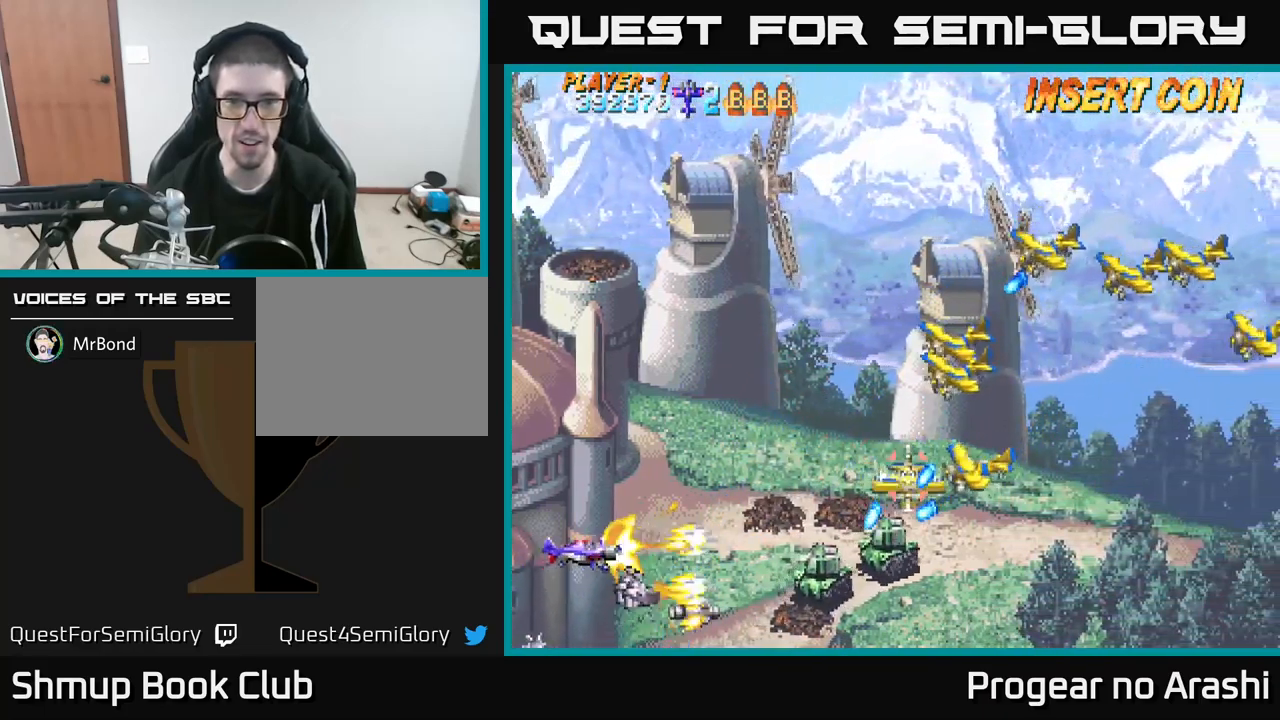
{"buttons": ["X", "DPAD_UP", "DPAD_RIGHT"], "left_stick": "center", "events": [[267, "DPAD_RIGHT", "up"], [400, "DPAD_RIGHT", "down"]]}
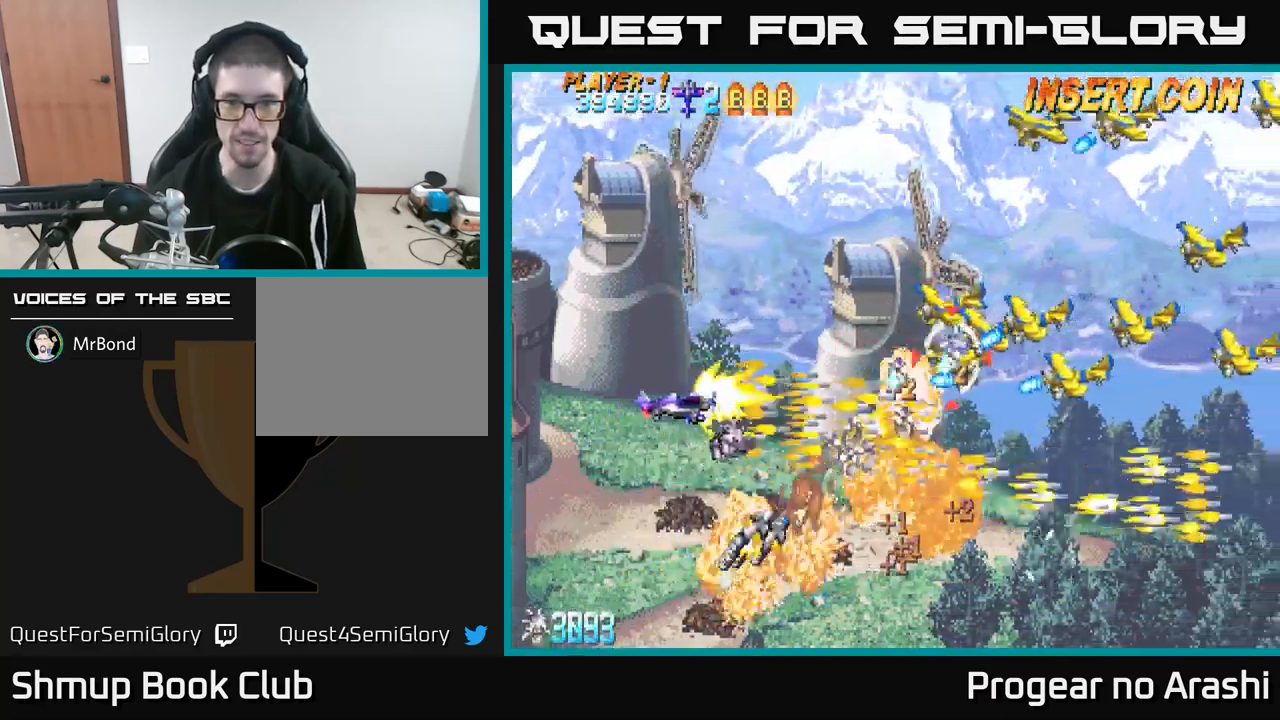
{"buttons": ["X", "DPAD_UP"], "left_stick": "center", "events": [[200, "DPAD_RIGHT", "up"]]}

...

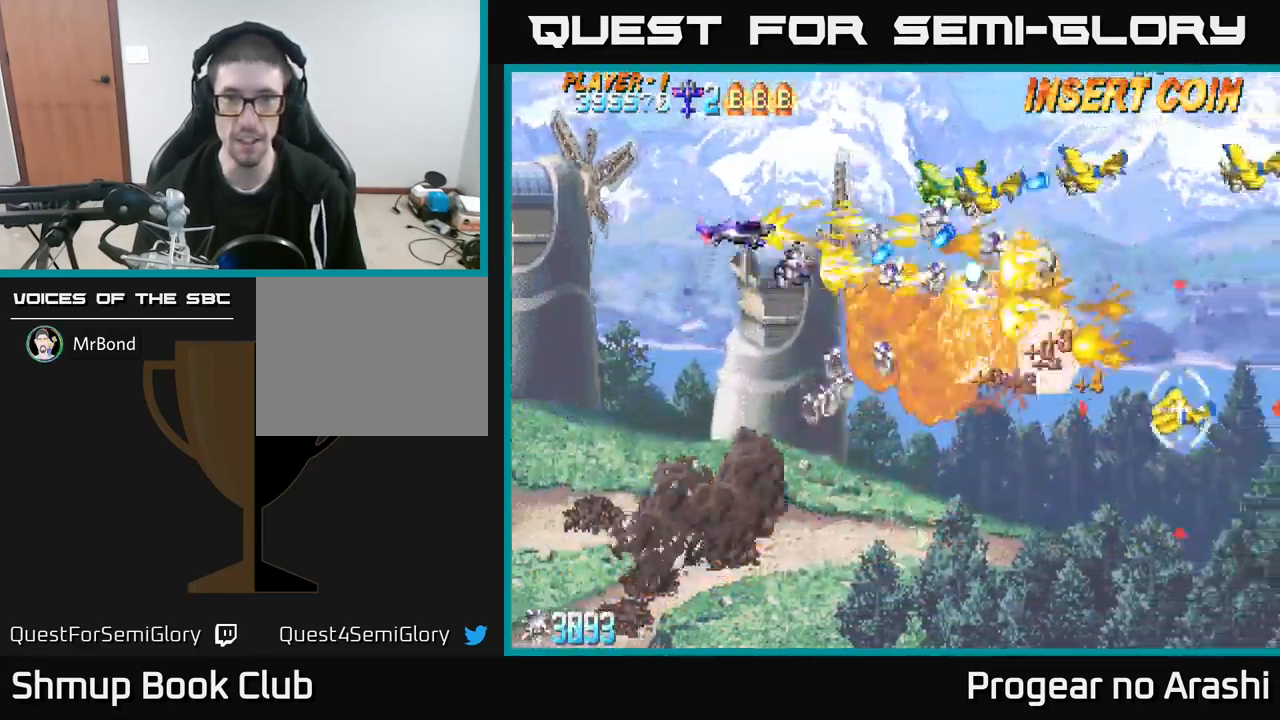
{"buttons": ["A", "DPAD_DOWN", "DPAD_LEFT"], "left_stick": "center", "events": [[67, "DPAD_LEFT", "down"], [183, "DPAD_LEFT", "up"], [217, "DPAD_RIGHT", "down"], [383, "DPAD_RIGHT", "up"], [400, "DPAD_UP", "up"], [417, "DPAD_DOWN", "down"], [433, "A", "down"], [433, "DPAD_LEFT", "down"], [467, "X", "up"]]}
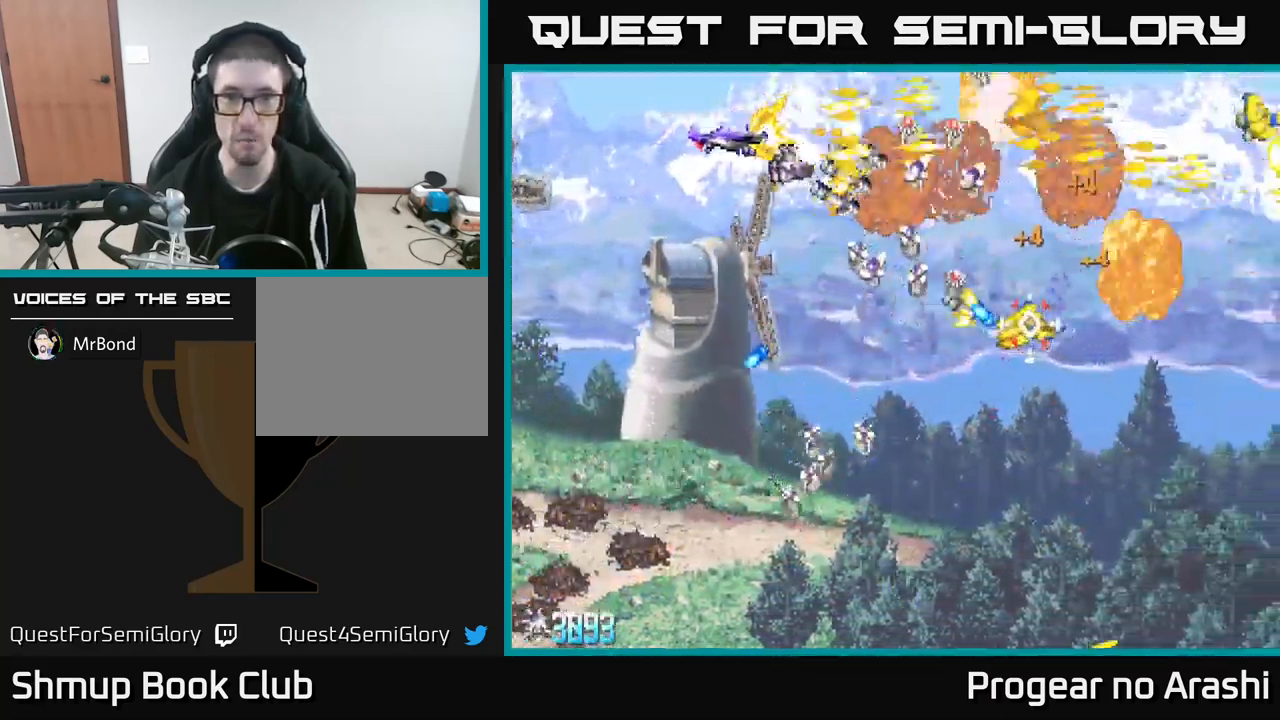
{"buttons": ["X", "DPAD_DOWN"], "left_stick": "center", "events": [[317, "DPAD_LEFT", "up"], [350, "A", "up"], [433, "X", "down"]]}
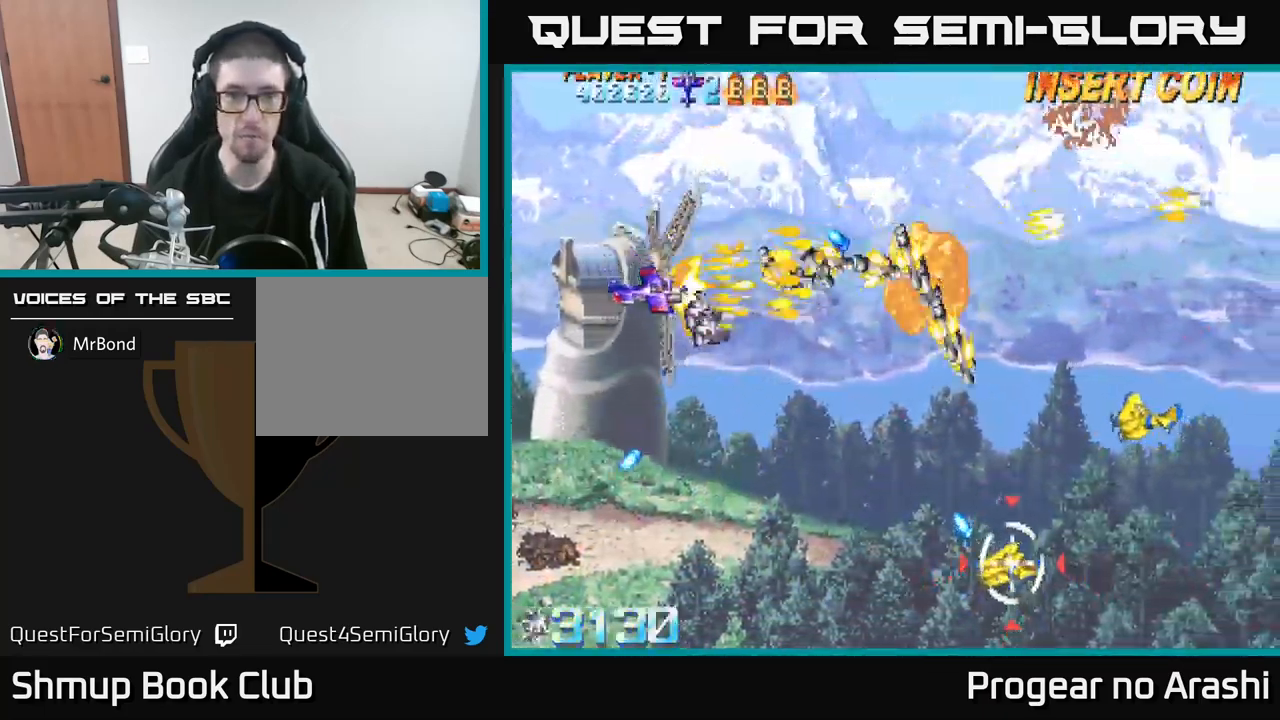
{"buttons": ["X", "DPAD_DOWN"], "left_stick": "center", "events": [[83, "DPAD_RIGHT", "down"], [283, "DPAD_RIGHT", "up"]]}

** WHAT YOU ARE ASKED TO DO **
Could you state how many lines in the data hold the word "down"? Only the number should be given.

** ANSWER TO THE PROBLEM **
4